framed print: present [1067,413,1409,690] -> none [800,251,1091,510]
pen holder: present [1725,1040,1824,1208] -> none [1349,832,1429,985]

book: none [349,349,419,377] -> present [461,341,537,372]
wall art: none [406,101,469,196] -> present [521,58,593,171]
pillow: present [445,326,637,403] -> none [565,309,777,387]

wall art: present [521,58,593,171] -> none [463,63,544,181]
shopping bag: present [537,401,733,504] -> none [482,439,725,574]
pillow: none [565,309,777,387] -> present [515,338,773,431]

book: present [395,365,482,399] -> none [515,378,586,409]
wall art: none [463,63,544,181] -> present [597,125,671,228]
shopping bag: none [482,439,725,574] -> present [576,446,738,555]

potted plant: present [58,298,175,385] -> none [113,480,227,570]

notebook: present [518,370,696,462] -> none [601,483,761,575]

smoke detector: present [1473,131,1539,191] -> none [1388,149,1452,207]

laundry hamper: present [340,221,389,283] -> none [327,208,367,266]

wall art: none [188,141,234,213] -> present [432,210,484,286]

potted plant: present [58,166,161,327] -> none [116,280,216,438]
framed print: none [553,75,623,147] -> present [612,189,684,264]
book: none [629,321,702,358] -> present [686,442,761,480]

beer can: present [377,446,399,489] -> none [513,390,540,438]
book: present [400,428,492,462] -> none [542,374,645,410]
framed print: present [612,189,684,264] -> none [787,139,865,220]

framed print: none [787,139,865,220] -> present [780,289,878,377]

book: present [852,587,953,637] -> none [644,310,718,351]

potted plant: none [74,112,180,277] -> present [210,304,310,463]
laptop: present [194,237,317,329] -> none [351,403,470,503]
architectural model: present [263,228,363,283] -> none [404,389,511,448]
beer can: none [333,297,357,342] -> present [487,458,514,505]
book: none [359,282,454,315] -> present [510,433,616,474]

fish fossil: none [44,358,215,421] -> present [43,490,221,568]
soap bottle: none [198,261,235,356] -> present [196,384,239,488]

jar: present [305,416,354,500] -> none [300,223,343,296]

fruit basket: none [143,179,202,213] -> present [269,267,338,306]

**What needs to be done**:
Output the records above precisely.

**Exercise answer**:
framed print: present [1067,413,1409,690] -> none [800,251,1091,510]
pen holder: present [1725,1040,1824,1208] -> none [1349,832,1429,985]

book: none [349,349,419,377] -> present [461,341,537,372]
wall art: none [406,101,469,196] -> present [521,58,593,171]
pillow: present [445,326,637,403] -> none [565,309,777,387]

wall art: present [521,58,593,171] -> none [463,63,544,181]
shopping bag: present [537,401,733,504] -> none [482,439,725,574]
pillow: none [565,309,777,387] -> present [515,338,773,431]

book: present [395,365,482,399] -> none [515,378,586,409]
wall art: none [463,63,544,181] -> present [597,125,671,228]
shopping bag: none [482,439,725,574] -> present [576,446,738,555]

potted plant: present [58,298,175,385] -> none [113,480,227,570]

notebook: present [518,370,696,462] -> none [601,483,761,575]

smoke detector: present [1473,131,1539,191] -> none [1388,149,1452,207]

laundry hamper: present [340,221,389,283] -> none [327,208,367,266]

wall art: none [188,141,234,213] -> present [432,210,484,286]

potted plant: present [58,166,161,327] -> none [116,280,216,438]
framed print: none [553,75,623,147] -> present [612,189,684,264]
book: none [629,321,702,358] -> present [686,442,761,480]

beer can: present [377,446,399,489] -> none [513,390,540,438]
book: present [400,428,492,462] -> none [542,374,645,410]
framed print: present [612,189,684,264] -> none [787,139,865,220]

framed print: none [787,139,865,220] -> present [780,289,878,377]

book: present [852,587,953,637] -> none [644,310,718,351]

potted plant: none [74,112,180,277] -> present [210,304,310,463]
laptop: present [194,237,317,329] -> none [351,403,470,503]
architectural model: present [263,228,363,283] -> none [404,389,511,448]
beer can: none [333,297,357,342] -> present [487,458,514,505]
book: none [359,282,454,315] -> present [510,433,616,474]

fish fossil: none [44,358,215,421] -> present [43,490,221,568]
soap bottle: none [198,261,235,356] -> present [196,384,239,488]

jar: present [305,416,354,500] -> none [300,223,343,296]

fruit basket: none [143,179,202,213] -> present [269,267,338,306]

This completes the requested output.